16 Jan 10 | Re: Democracy in action

In November, I wrote to my MP for the first time about letting agency fees (I won’t go too far into it just now, but briefly I think that the way the system works makes the exploitation of tenants inevitable). I’ve been reasonably pleased with the response.

After my initial email to David Howarth’s office I got a fairly speedy email acknowledgement followed by a letter two weeks later. The letter enclosed another letter Mr Howarth had written to none other than Lord Mandelson to pass on my concerns, since letting agencies fall within Mandelson’s super-department, along with greengrocers, inventors, teacher training colleges and a twinkling miscellany of other incidentalia. The tension had now been ratcheted up - I might get a communication from the Grand High Poo-Bah himself.

I waited, agog, until yesterday when I received my reply. The House of Commons envelope was an early clue that I had not in fact been personally contacted by Lord Mandelson, and so it proved: the reply was from one Ian Austin MP at the Department for Communities and Local Government. It appears that letting agencies are not part of Mandelson’s remit after all. Perhaps David Howarth simply uses him as a repository for all queries whose rightful destination isn’t immediately clear.

Ian Austin is a man, it seems, of some competence, though his handwriting is rather a scrawl. If you want to read more about him, a diligent, friendly-looking under-secretary toiling under the scattershot sway of John Denham, you can do so here. His letter contained no end of encouraging information: the Government is already planning to start regulating the hated letting agencies, and back their pronouncements up with “an effective system of redress”. This is in response to the little-known Rugg Review of 2008. Shout-outs to Julie Rugg and David Rhodes of the Centre for Housing Policy at the University of York.

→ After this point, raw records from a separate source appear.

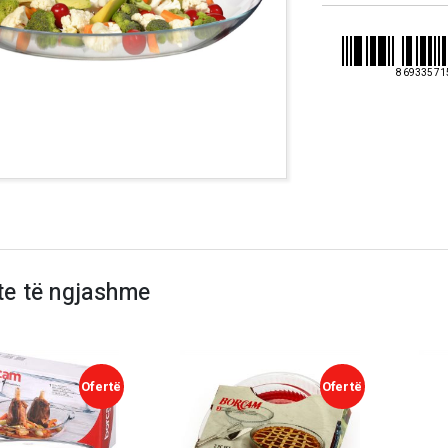
86933571
te të ngjashme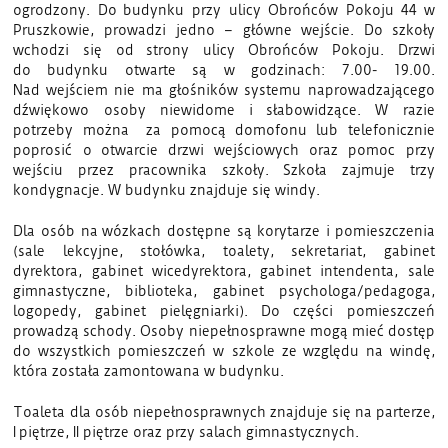
ogrodzony. Do budynku przy ulicy Obrońców Pokoju 44 w
Pruszkowie, prowadzi jedno – główne wejście. Do szkoły
wchodzi się od strony ulicy Obrońców Pokoju. Drzwi
do budynku otwarte są w godzinach: 7.00- 19.00.
Nad wejściem nie ma głośników systemu naprowadzającego
dźwiękowo osoby niewidome i słabowidzące. W razie
potrzeby można za pomocą domofonu lub telefonicznie
poprosić o otwarcie drzwi wejściowych oraz pomoc przy
wejściu przez pracownika szkoły. Szkoła zajmuje trzy
kondygnacje. W budynku znajduje się windy.
Dla osób na wózkach dostępne są korytarze i pomieszczenia
(sale lekcyjne, stołówka, toalety, sekretariat, gabinet
dyrektora, gabinet wicedyrektora, gabinet intendenta, sale
gimnastyczne, biblioteka, gabinet psychologa/pedagoga,
logopedy, gabinet pielęgniarki). Do części pomieszczeń
prowadzą schody. Osoby niepełnosprawne mogą mieć dostęp
do wszystkich pomieszczeń w szkole ze względu na windę,
która została zamontowana w budynku.
Toaleta dla osób niepełnosprawnych znajduje się na parterze,
I piętrze, II piętrze oraz przy salach gimnastycznych.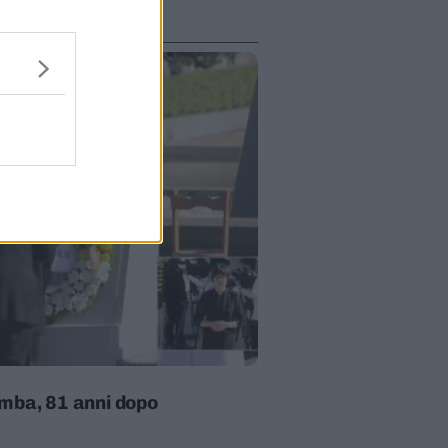
omba, 81 anni dopo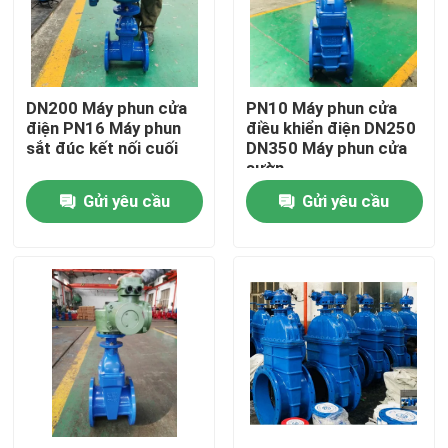
Về chúng tôi
DN200 Máy phun cửa
PN10 Máy phun cửa
Tham quan nhà máy
điện PN16 Máy phun
điều khiển điện DN250
sắt đúc kết nối cuối
DN350 Máy phun cửa
sườn
Kiểm soát chất lượng
Gửi yêu cầu
Gửi yêu cầu
Liên hệ chúng tôi
Tin tức
Các trường hợp
Van cổng DI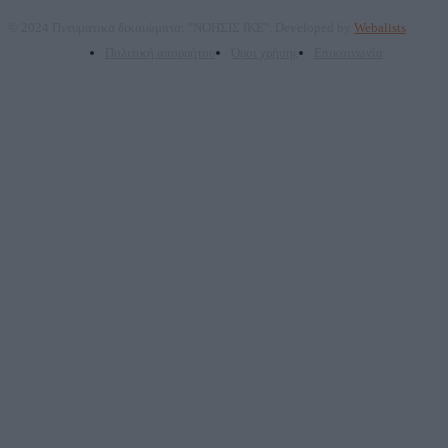
© 2024 Πνευματικά δικαιώματα: "ΝΟΗΣΙΣ ΙΚΕ". Developed by
Webalists
Πολιτική απορρήτου
Όροι χρήσης
Επικοινωνία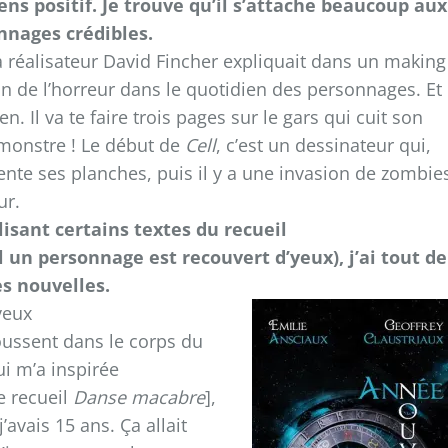
ns positif. Je trouve qu’il s’attache beaucoup aux
nnages crédibles.
a réalisateur David Fincher expliquait dans un making
ion de l’horreur dans le quotidien des personnages. Et
. Il va te faire trois pages sur le gars qui cuit son
n monstre ! Le début de
Cell
, c’est un dessinateur qui,
ente ses planches, puis il y a une invasion de zombie
ur.
isant certains textes du recueil
l un personnage est recouvert d’yeux), j’ai tout de
s nouvelles.
veux
oussent dans le corps du
ui m’a inspirée
e recueil
Danse macabre
],
’avais 15 ans. Ça allait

Now, I follow the news and I have never heard of the Rugg Review, yet if it does manage to reduce the arbitrary, exploitative and unjust fees that agencies charge at the moment then it will be one of the most important acts of government for years, improving the lot of millions of ordinary people. You would think a Labour government would make a bit more political capital out of something like that. Nevertheless, it’s good to know that you can write to your MP and get an informative and worthwhile response. I hope all MPs are as attentive as David Howarth.

It’s also worth mentioning that Mr Howarth came out of the expenses scandal very well indeed: a good guy all round. Shame I’ve heard he won’t be standing at the next election.